Give back each line of the material that contains the word "moved".

• • • •

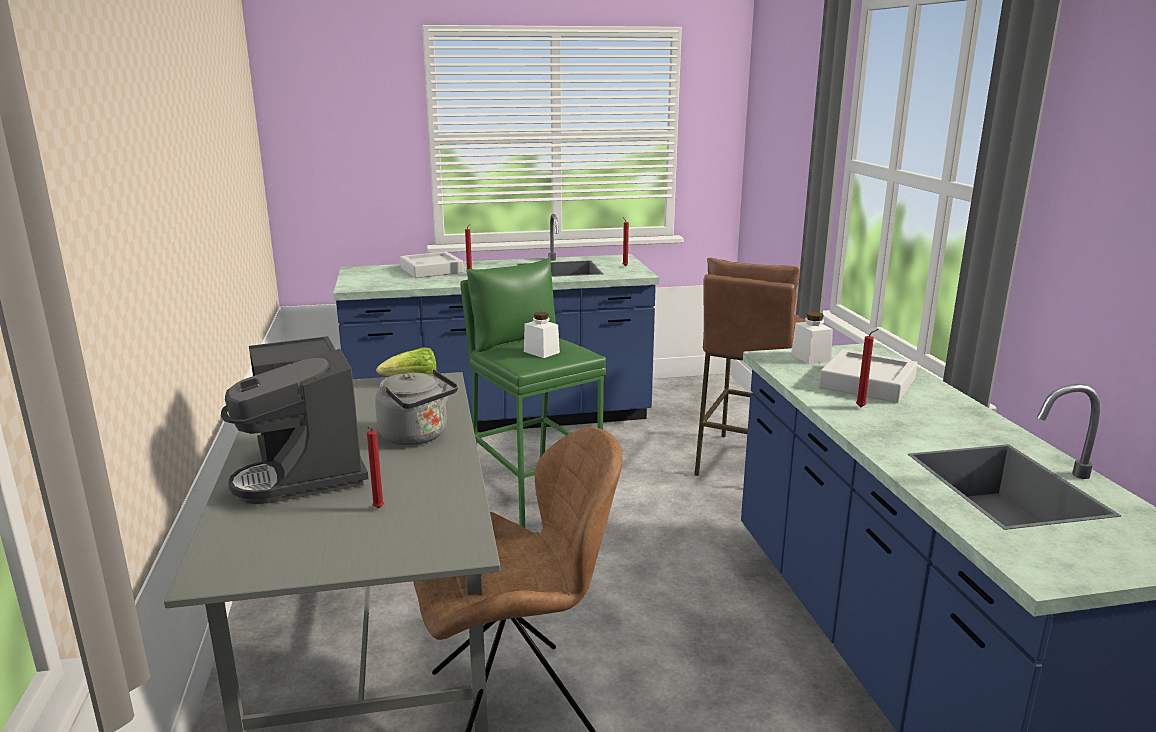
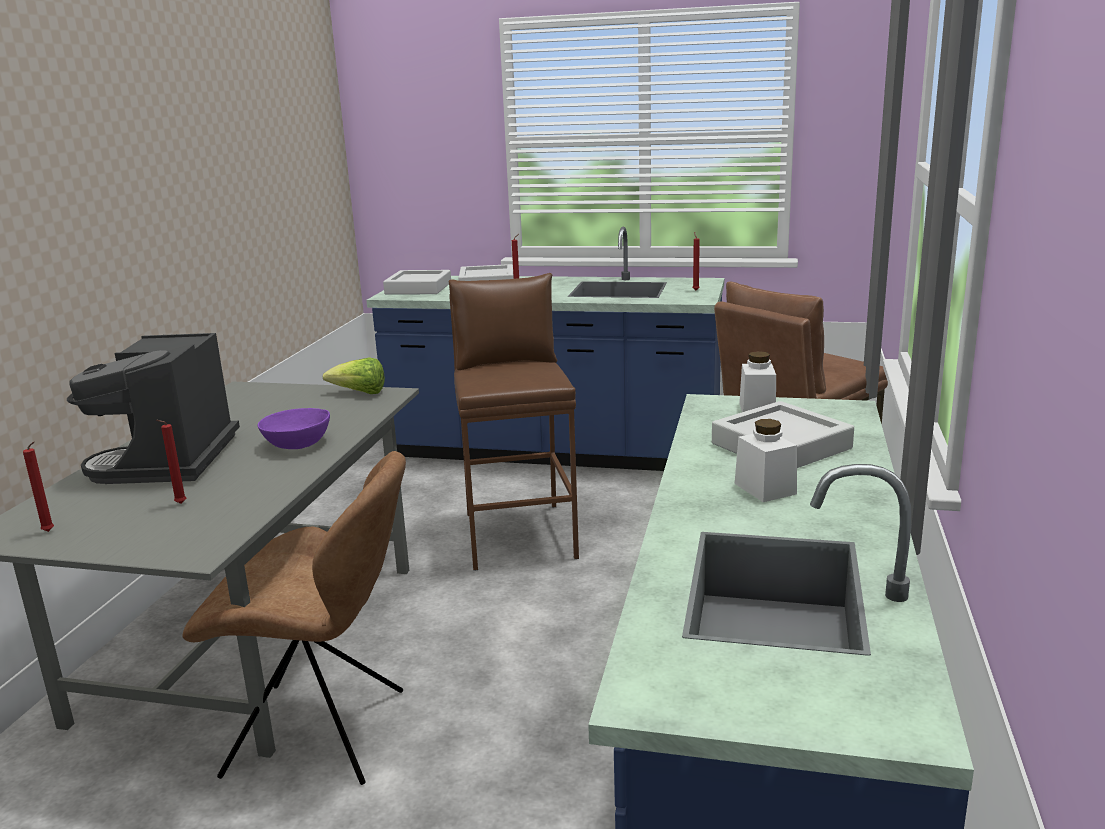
camera: 25 degrees right, 0 degrees up
grey kettle [375,369,458,445] -> purple bowl [258,408,330,449]
green stool [460,258,606,528] -> brown stool [449,273,579,571]
white jar [524,312,560,358] -> white jar moved to [735,419,797,502]
red candle [856,329,879,407] -> red candle moved to [23,442,54,532]
none -> grey tray [383,270,451,294]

• • • •

### Your response
white jar [524,312,560,358] -> white jar moved to [735,419,797,502]
red candle [856,329,879,407] -> red candle moved to [23,442,54,532]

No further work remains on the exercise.